My brain’s still short-circuiting when Ma stammers, “W-we didn’t want to bother you, so I asked Baby if we could try on wedding gowns here. I know how busy you are with school and classes…”
Achi can’t even look me in the eye when I turn to her. I’m not dumb, and my family doesn’t need to sugarcoat things for me. We all know why Ma didn’t want me around for this. Who in their right mind would include the daughter who bails on the engagement, hates the fiancé, and yells at her mom?
My feelings about the wedding aside, I’m tired of being the person who makes my mom’s life harder. No, I want to be the reason something good happens to her for once.
“I want to help,” I hear myself say.
Auntie Baby doesn’t notice the painful tension wafting among the Ilagan family members.
“See, I told you Nika would want to be here,” Auntie Baby says, scolding Ma.
“You know, Seph really inherited his father’s sense of style.
Sobrang porma din ni Francis. Look how great Seph, Kayla, and Nika carry themselves. Their generation knows fashion!”
No one points out the irony that we’re all wearing our wrinkled school uniforms.
Auntie Baby orders Ma to face the full-length mirror in their sala. “I’m sure Nika would agree with me about the fit.”
Ma tries pulling down the lining and glances at me through the mirror’s reflection. She then carefully asks, “What do you think, Niks? Is it too tight?”
“No,” I hear Pa answer for me.
But Ma doesn’t hear him, so she’s still studying my face, waiting for an answer.
“You look…”
Like a bride. Ma looks like a bride.
My throat catches when I try uttering the words.
I scrunch my hair tie between my fingers, willing all my real thoughts to stay secret.

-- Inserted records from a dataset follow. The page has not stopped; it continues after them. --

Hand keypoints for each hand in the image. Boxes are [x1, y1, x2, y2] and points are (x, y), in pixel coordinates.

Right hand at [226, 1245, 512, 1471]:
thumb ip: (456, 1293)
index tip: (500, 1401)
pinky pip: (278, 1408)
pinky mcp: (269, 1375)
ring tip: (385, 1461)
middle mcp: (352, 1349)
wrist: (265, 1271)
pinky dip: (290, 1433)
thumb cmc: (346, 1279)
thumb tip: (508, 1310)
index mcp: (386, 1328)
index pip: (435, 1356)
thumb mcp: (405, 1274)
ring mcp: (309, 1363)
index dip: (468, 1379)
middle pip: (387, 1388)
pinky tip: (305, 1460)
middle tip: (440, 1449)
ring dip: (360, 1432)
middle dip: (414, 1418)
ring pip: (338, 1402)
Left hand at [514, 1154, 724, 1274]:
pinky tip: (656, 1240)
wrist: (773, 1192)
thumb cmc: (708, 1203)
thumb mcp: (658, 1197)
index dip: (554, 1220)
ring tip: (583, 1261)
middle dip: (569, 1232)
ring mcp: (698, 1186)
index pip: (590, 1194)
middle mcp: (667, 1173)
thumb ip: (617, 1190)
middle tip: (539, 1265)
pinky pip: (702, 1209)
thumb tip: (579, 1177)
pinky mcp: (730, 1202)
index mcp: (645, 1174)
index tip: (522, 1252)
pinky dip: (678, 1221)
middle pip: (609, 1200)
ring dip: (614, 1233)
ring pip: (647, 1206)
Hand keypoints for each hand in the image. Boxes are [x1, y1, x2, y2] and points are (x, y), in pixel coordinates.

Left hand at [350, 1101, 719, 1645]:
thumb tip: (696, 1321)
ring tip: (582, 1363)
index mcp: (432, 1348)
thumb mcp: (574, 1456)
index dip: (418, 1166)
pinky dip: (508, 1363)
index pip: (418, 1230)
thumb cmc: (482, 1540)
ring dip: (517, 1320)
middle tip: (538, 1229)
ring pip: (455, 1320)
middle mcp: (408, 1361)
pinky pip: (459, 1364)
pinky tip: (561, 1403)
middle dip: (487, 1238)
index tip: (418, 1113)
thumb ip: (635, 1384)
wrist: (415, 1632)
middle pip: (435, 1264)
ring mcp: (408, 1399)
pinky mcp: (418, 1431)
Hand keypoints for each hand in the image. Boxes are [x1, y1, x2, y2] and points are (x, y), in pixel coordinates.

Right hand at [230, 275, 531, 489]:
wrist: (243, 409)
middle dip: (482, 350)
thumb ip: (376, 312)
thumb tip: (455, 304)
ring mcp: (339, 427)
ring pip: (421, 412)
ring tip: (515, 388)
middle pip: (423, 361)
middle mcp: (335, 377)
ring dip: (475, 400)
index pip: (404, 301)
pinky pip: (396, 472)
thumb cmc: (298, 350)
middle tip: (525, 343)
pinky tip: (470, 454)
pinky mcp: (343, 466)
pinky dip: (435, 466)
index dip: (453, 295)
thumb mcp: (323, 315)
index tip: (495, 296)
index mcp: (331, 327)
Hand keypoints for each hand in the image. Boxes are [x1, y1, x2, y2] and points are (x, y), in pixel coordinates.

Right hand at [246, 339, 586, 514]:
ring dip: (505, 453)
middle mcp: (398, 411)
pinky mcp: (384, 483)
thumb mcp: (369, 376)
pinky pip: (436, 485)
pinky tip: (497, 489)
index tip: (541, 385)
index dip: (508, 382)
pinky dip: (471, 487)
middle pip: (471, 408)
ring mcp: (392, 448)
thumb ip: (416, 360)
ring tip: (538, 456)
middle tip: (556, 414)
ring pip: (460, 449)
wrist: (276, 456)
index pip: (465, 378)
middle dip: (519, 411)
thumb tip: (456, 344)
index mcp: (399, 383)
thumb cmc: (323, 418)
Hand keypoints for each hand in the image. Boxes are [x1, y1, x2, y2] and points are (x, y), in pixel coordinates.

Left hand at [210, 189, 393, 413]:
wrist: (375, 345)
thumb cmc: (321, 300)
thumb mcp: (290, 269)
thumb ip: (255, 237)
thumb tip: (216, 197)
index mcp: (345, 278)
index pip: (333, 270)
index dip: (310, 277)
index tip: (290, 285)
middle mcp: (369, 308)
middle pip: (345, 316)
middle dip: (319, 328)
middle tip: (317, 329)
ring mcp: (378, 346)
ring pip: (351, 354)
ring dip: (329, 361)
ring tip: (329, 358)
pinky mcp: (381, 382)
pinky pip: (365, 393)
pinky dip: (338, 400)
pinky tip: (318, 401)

Just say that Ma looks good, that the dress fits well—hell, even complimenting how good her calves look is better than standing in silence.
You can handle holding things in and being supportive for Ma right now.
Yet the very thought of her marrying someone else, of our family moving on and everything changing … all of that makes me want to crawl out of my skin.
Shut it down, Nika. Shut your emotions down!
“Nika?” Achi prompts, and I can feel my eyes start to well up. This whole room with veils and dresses is all too loud and overwhelming.
“Sorry,” I tell my family, and give some lame excuse that my stomach was hurting before bolting right out of there.